═══ TEXT PASSAGE
I am 40
Two weeks ago I celebrated my 40th birthday. The day was perfect; I had a lazy morning, set up a new drum kit, and went for a delicious Portuguese dinner with my husband and son.
To complement my birthday celebrations, I requested that people on The Internet send me a letter via email that I would open on my birthday. The Internet did not disappoint: I received 20 letters, some from strangers, some from newsletter subscribers, some from friends, and each one was delightful to read. I replied to every single one.
Some letters were written in the style of my newsletter, Weird Wide Web Hole. This was incredible to experience:
I don't know you
You're a total stranger
You are a face and some words
A logo and sometimes a voice
You enlighten my Thursdays
Your name is a breath of air in my mails
I'm not sure if I like IT anymore (don't tell my bosses)
But I like your sharings for sure
It has a feeling
melancholic, hopeful, magical, weird (in a good way)
It inspires me
This feeling is way more important than the topic
The letters also said some wonderful things:
Your presence on the web, your posts, your videos, your live streaming, your you-ness is so very refreshing and enjoyable. You inspire so many of us to be our best at whatever it is we're doing.
══════
═══ DATA TO EXAMINE
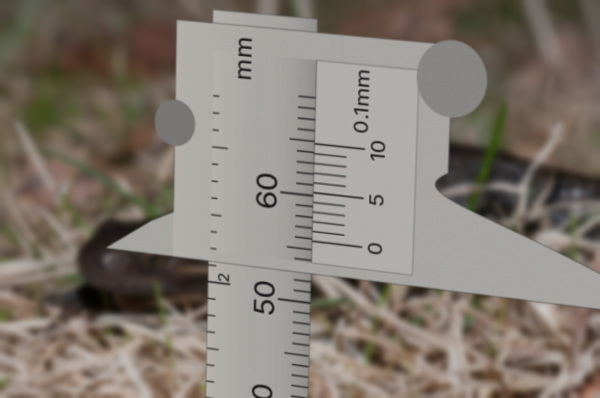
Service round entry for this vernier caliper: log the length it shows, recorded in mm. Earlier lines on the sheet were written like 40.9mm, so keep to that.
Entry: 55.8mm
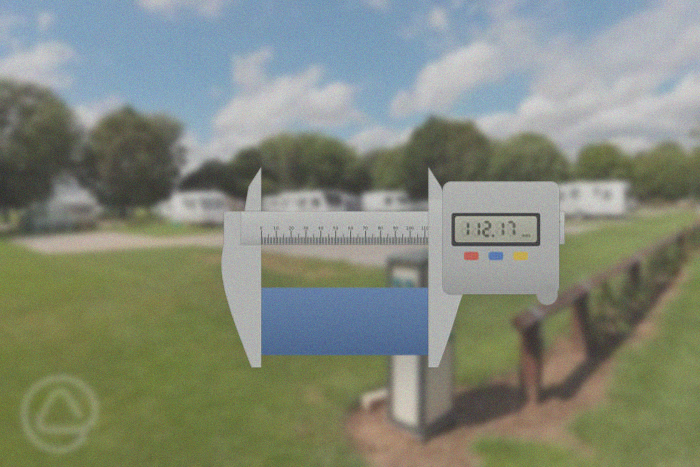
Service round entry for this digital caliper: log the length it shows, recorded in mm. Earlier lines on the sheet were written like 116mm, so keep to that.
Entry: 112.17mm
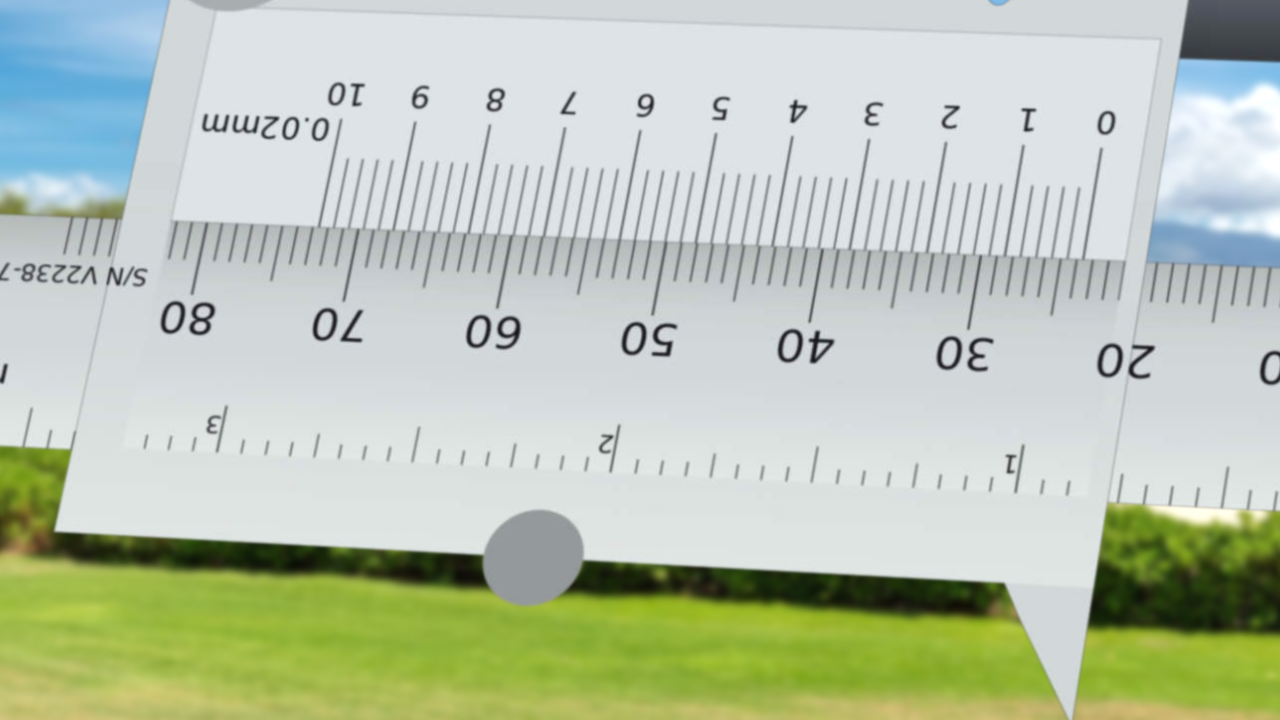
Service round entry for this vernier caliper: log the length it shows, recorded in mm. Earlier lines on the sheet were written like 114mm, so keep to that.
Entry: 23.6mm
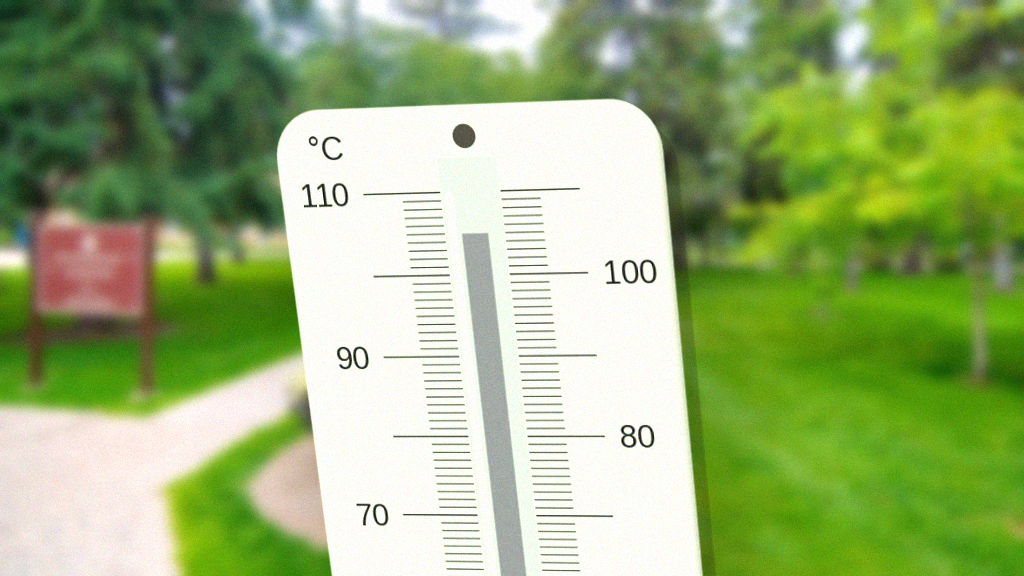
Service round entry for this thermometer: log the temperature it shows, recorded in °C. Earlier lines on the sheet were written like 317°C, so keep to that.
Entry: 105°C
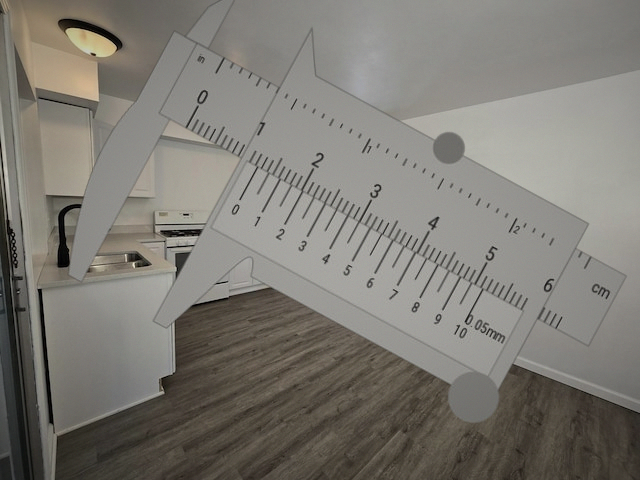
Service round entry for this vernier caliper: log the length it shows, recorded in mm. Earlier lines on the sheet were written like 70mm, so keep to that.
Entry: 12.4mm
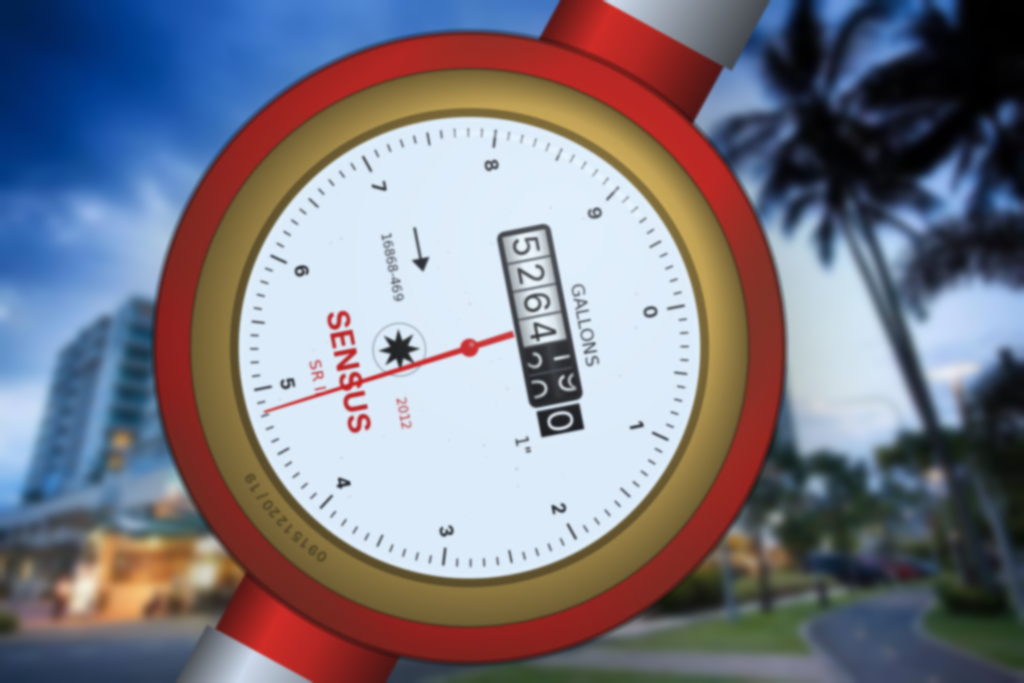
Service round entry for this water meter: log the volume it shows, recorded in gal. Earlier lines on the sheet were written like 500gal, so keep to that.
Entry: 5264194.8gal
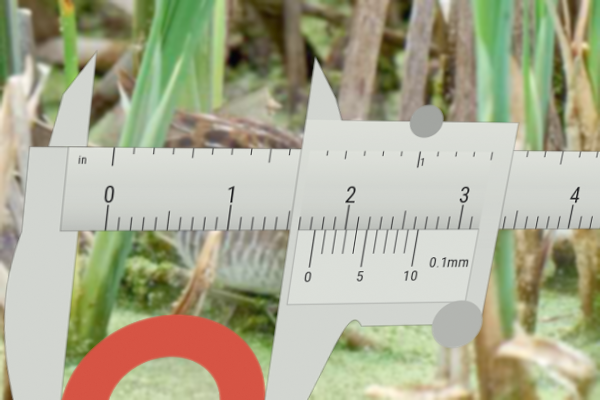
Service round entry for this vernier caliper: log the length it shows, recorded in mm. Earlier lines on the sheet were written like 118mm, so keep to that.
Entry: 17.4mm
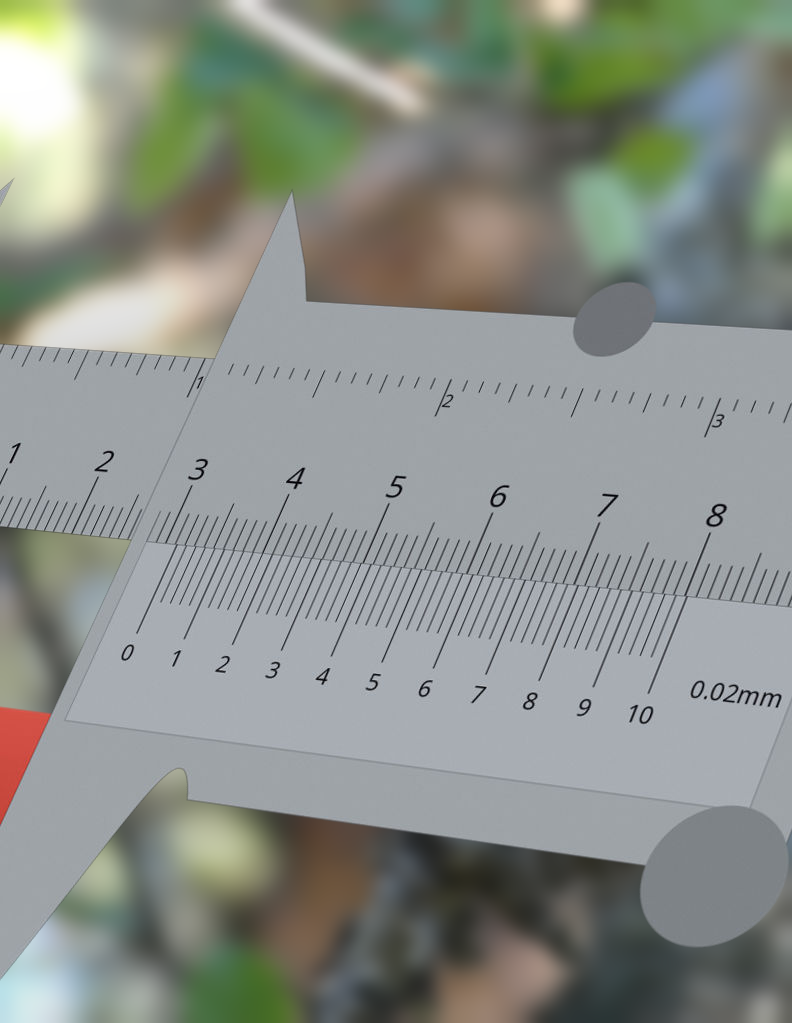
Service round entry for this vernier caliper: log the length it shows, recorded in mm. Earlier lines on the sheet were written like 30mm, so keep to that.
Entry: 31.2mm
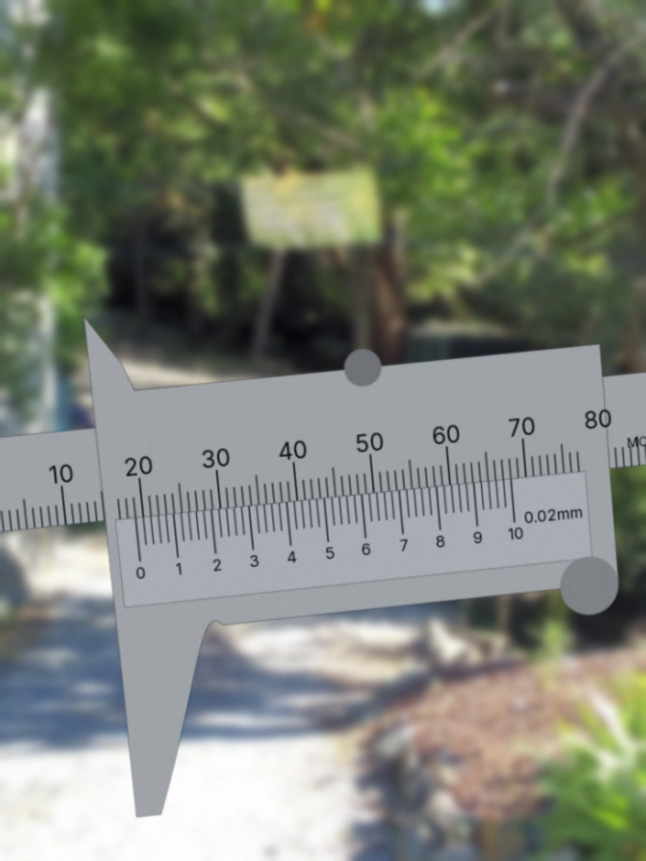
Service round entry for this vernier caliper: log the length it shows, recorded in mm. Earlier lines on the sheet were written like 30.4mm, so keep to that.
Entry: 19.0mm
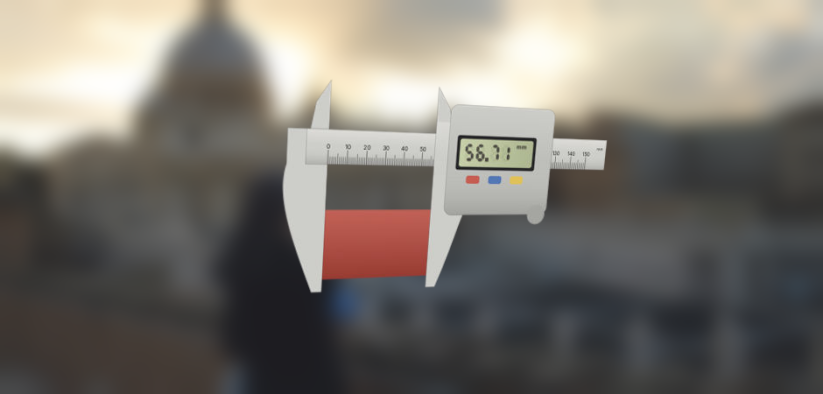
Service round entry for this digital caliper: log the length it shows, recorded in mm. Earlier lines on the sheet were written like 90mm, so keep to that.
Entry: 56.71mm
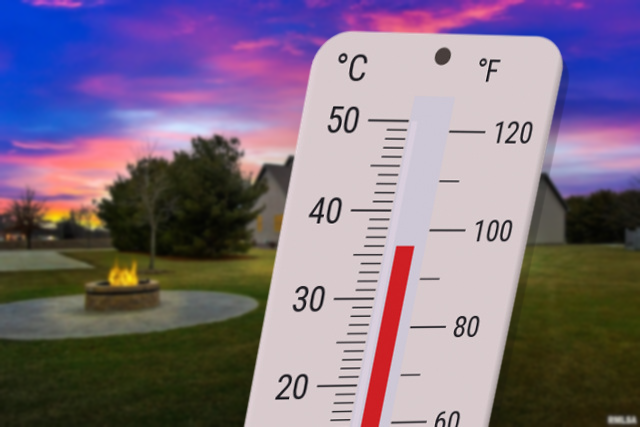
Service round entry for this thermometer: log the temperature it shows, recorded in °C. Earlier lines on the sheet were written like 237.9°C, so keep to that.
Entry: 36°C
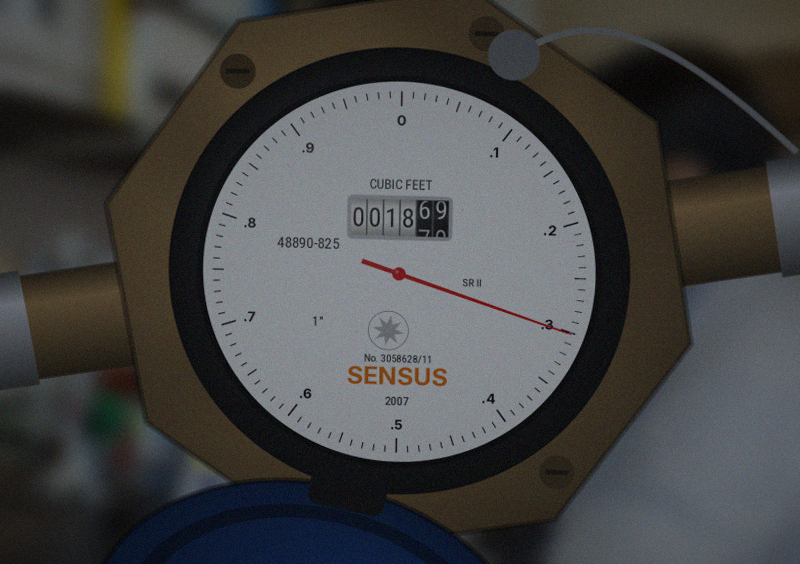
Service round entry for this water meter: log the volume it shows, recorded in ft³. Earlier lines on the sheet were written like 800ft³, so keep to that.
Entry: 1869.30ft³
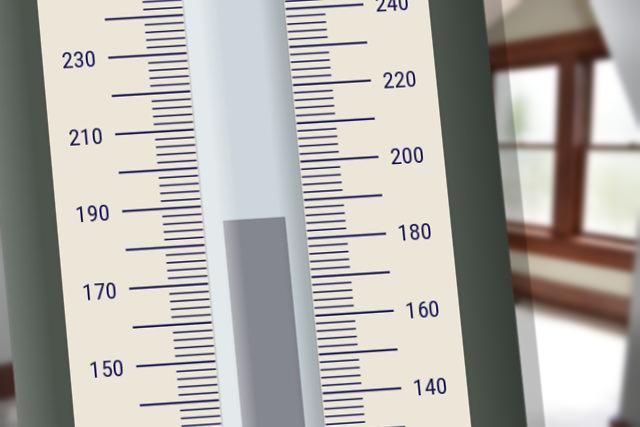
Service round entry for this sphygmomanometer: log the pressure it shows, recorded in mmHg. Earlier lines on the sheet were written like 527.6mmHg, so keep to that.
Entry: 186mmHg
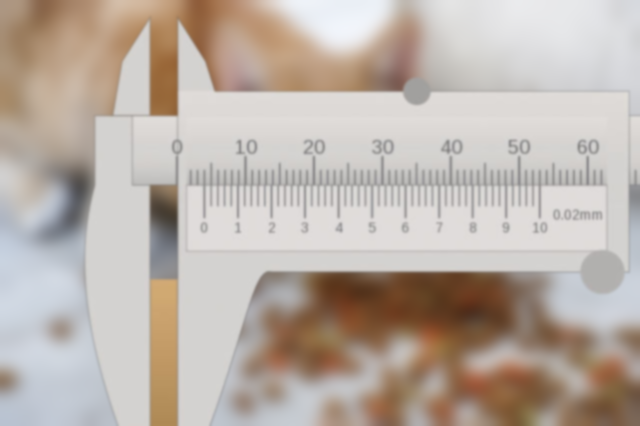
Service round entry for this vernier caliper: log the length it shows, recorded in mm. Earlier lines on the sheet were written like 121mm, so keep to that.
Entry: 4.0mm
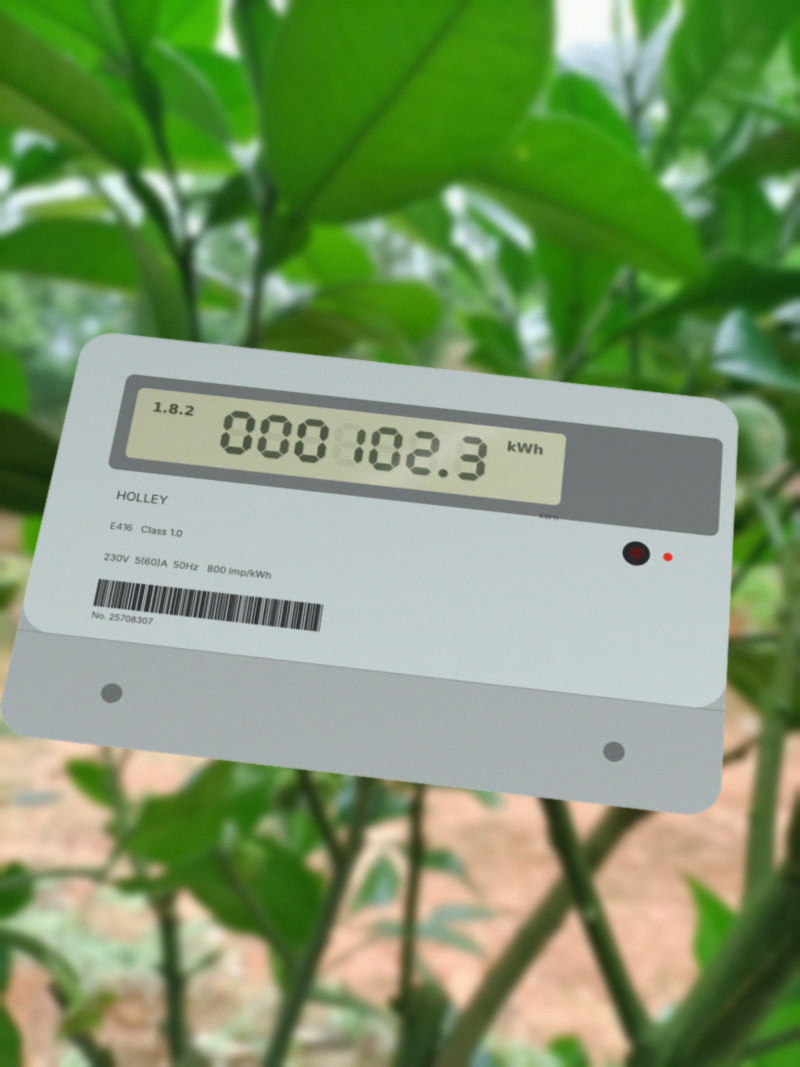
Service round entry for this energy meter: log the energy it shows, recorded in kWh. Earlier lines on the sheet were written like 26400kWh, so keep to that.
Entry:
══════
PROBLEM DESCRIPTION →
According to the birthday post, how many letters did the writer receive by email? This data comes from a separate source.

RESPONSE BELOW →
The writer received 20 letters.